Assigned task:
In the material below, find the line that contains "232 146 183" and the line that contains "1041C654 1060 665", then write out exactly those two lines and everything between them.
# # # #
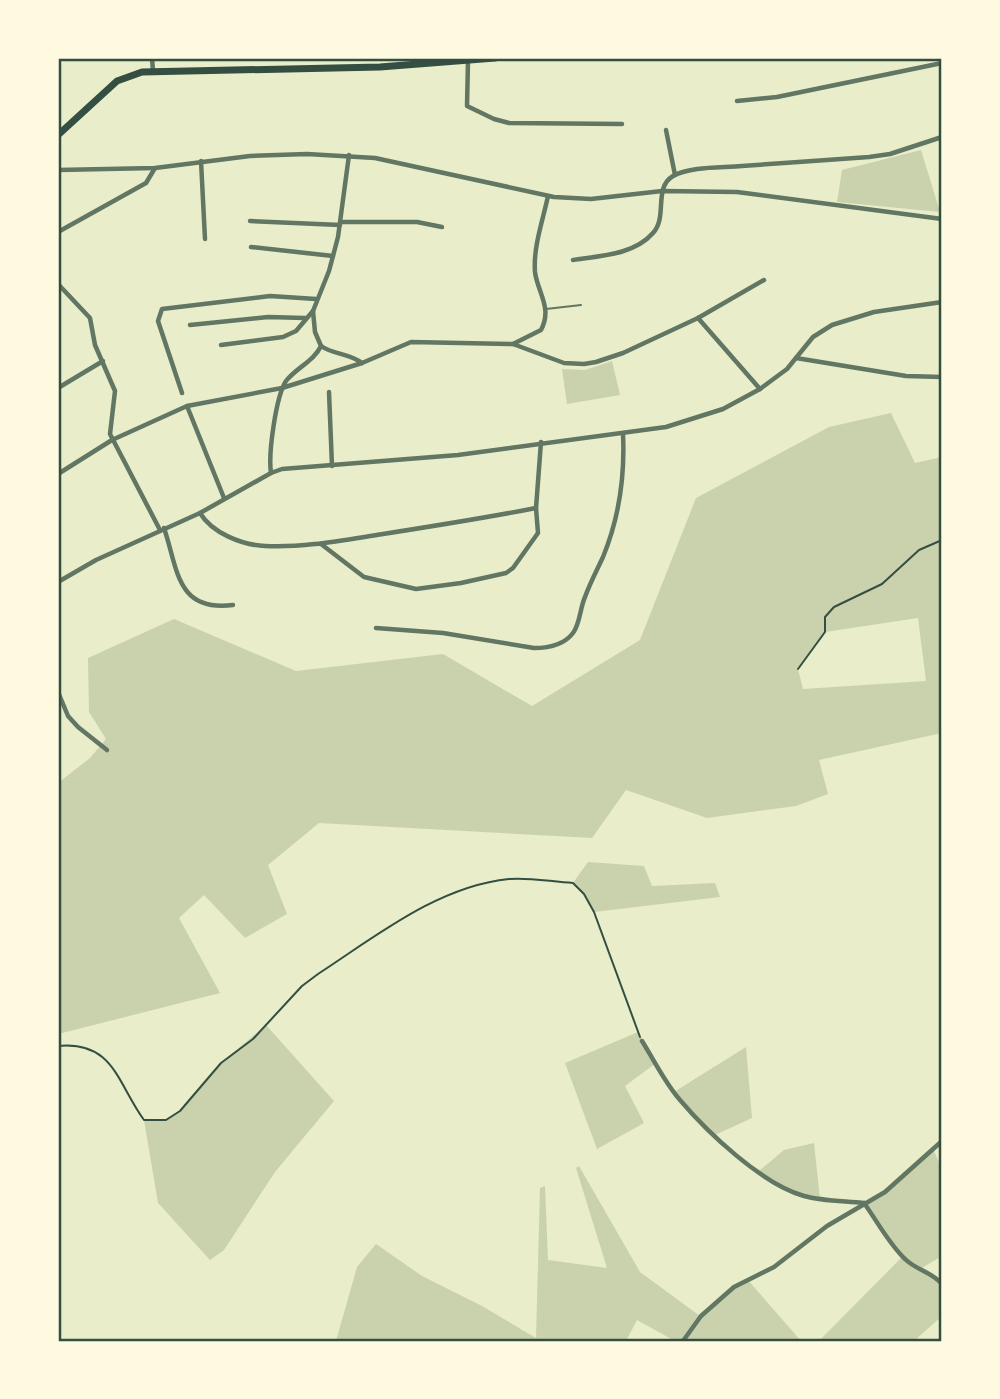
<svg xmlns="http://www.w3.org/2000/svg" width="1000" height="1399" font-family="Overpass,sans-serif">
  <style>
    .green { fill: #cad2ad; fill-rule: evenodd }
    .lines { fill: none; stroke-linecap: round; stroke-linejoin: round }
    .path { stroke: #344e41; stroke-width: 2 }
    .service { stroke: #617663; stroke-width: 2 }
    .minor { stroke: #617663; stroke-width: 4.5 }
    .primary { stroke: #344e41; stroke-width: 7 }
    .neatline { fill: none; stroke: #344e41; stroke-width: 2.5 }
  </style>
  <rect width="100%" height="100%" fill="#e9edc9"/>
  <g class="green">
    <path d="M921 150 940 212 837 202 842 170Z"/>
    <path d="M612 361 620 395 567 404 562 369 585 370Z"/>
    <path d="M891 413 915 463 942 457V733L819 760 828 794 796 806 707 818 626 790 592 838 319 823 268 865 287 914 245 938 204 895 179 918 220 993 58 1034V783L90 758 106 739 89 712 88 658 174 619 296 671 443 654 532 706 640 640 696 498 829 427ZM918 618 926 681 803 689 798 669 825 632Z"/>
    <path d="M588 862 644 866 652 886 715 883 720 897 594 912 584 894 573 883Z"/>
    <path d="M266 1025 334 1101 275 1172 224 1250 210 1260 158 1203 144 1120H166L180 1111 221 1063Z"/>
    <path d="M638 1032 656 1063 625 1086 644 1123 597 1149 565 1063Z"/>
    <path d="M746 1047 752 1118 715 1135 674 1092Z"/>
    <path d="M814 1143 820 1199 796 1193 759 1171 784 1150Z"/>
    <path d="M933 1149 942 1169V1256L920 1269 942 1284V1316L914 1341H819L902 1257 864 1203 885 1192Z"/>
    <path d="M579 1166 640 1272 700 1316 747 1279 801 1341H675L637 1320 626 1341H336L357 1267 376 1244 422 1276 482 1306 536 1338 540 1188 545 1186 548 1260 607 1268 576 1168Z"/>
  </g>
  <g class="lines">
    <g class="path">
      <path d="M798 669 825 632V617L834 607 882 584 919 550 942 540"/>
      <path d="M58 1046C114 1041 117 1083 144 1120H166L180 1111 221 1063 253 1039 302 986 318 974C375 937 438 886 509 879 529 877 552 882 573 883L584 894 594 912 640 1037"/>
    </g>
    <path class="service" d="M546 309 581 305"/>
    <g class="minor">
      <path d="M152 58 153 71"/>
      <path d="M468 61 467 106 494 119 509 123 622 124"/>
      <path d="M737 101 777 97 942 63"/>
      <path d="M666 130 675 175"/>
      <path d="M201 161 205 239"/>
      <path d="M58 170 155 168 250 156 307 154 375 158 554 197 591 199 662 191 737 192 942 219"/>
      <path d="M250 221 340 225"/>
      <path d="M341 222H417L442 227"/>
      <path d="M58 232 146 183 155 168"/>
      <path d="M251 247 333 256"/>
      <path d="M573 260C599 256 634 255 653 233 668 217 653 188 673 176 692 166 721 168 742 166 784 163 827 160 869 157L890 154 942 137"/>
      <path d="M58 284 90 318 95 345 115 391 110 434 160 530"/>
      <path d="M698 318 760 389"/>
      <path d="M190 325 268 317 305 318"/>
      <path d="M513 344 541 330C553 308 537 291 535 272 533 247 543 220 548 196"/>
      <path d="M221 345 283 337 296 331 313 311"/>
      <path d="M321 346C334 355 349 353 362 363"/>
      <path d="M796 358 906 376 942 377"/>
      <path d="M58 388 103 361"/>
      <path d="M329 392 332 466"/>
      <path d="M182 393 158 321 162 309 270 296 316 299"/>
      <path d="M187 406 224 498"/>
      <path d="M271 473C268 454 276 396 286 381 296 368 314 361 321 346L315 332 313 311 329 271 338 237 349 155"/>
      <path d="M58 474 112 440 187 406 282 388 362 363 411 342 513 344 564 363 584 364 596 362 623 353 698 318 764 280"/>
      <path d="M200 513C212 533 242 545 265 546 304 548 344 540 383 534 434 526 485 518 536 508"/>
      <path d="M164 528C178 569 176 612 233 605"/>
      <path d="M321 544 364 577 416 589 461 583 506 573 513 568 538 533 536 508 541 442"/>
      <path d="M58 582 96 560 200 513 271 473 282 469 458 455 666 427 723 409 760 389 787 369 813 337 832 325 874 312 942 302"/>
      <path d="M376 628 443 633 534 648C548 648 564 645 573 633 580 624 580 608 585 597 590 583 597 570 603 557 619 518 625 476 623 434"/>
      <path d="M58 692 68 716 78 727 107 750"/>
      <path d="M642 1041C654 1060 665 1083 680 1100 708 1133 762 1184 804 1196 822 1201 844 1201 863 1203"/>
      <path d="M864 1203C877 1221 889 1244 905 1259 916 1270 932 1272 942 1284"/>
      <path d="M683 1341 701 1316 734 1287 774 1267 827 1226 885 1192 942 1141"/>
    </g>
    <path class="primary" d="M58 135 117 81 142 72 380 67 495 58"/>
  </g>
  <rect width="1000" height="1399" fill="none" stroke="#fefae0" stroke-width="119"/>
  <rect x="60" y="60" width="880" height="1280" class="neatline"/>
</svg>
# # # #
Output:
      <path d="M58 232 146 183 155 168"/>
      <path d="M251 247 333 256"/>
      <path d="M573 260C599 256 634 255 653 233 668 217 653 188 673 176 692 166 721 168 742 166 784 163 827 160 869 157L890 154 942 137"/>
      <path d="M58 284 90 318 95 345 115 391 110 434 160 530"/>
      <path d="M698 318 760 389"/>
      <path d="M190 325 268 317 305 318"/>
      <path d="M513 344 541 330C553 308 537 291 535 272 533 247 543 220 548 196"/>
      <path d="M221 345 283 337 296 331 313 311"/>
      <path d="M321 346C334 355 349 353 362 363"/>
      <path d="M796 358 906 376 942 377"/>
      <path d="M58 388 103 361"/>
      <path d="M329 392 332 466"/>
      <path d="M182 393 158 321 162 309 270 296 316 299"/>
      <path d="M187 406 224 498"/>
      <path d="M271 473C268 454 276 396 286 381 296 368 314 361 321 346L315 332 313 311 329 271 338 237 349 155"/>
      <path d="M58 474 112 440 187 406 282 388 362 363 411 342 513 344 564 363 584 364 596 362 623 353 698 318 764 280"/>
      <path d="M200 513C212 533 242 545 265 546 304 548 344 540 383 534 434 526 485 518 536 508"/>
      <path d="M164 528C178 569 176 612 233 605"/>
      <path d="M321 544 364 577 416 589 461 583 506 573 513 568 538 533 536 508 541 442"/>
      <path d="M58 582 96 560 200 513 271 473 282 469 458 455 666 427 723 409 760 389 787 369 813 337 832 325 874 312 942 302"/>
      <path d="M376 628 443 633 534 648C548 648 564 645 573 633 580 624 580 608 585 597 590 583 597 570 603 557 619 518 625 476 623 434"/>
      <path d="M58 692 68 716 78 727 107 750"/>
      <path d="M642 1041C654 1060 665 1083 680 1100 708 1133 762 1184 804 1196 822 1201 844 1201 863 1203"/>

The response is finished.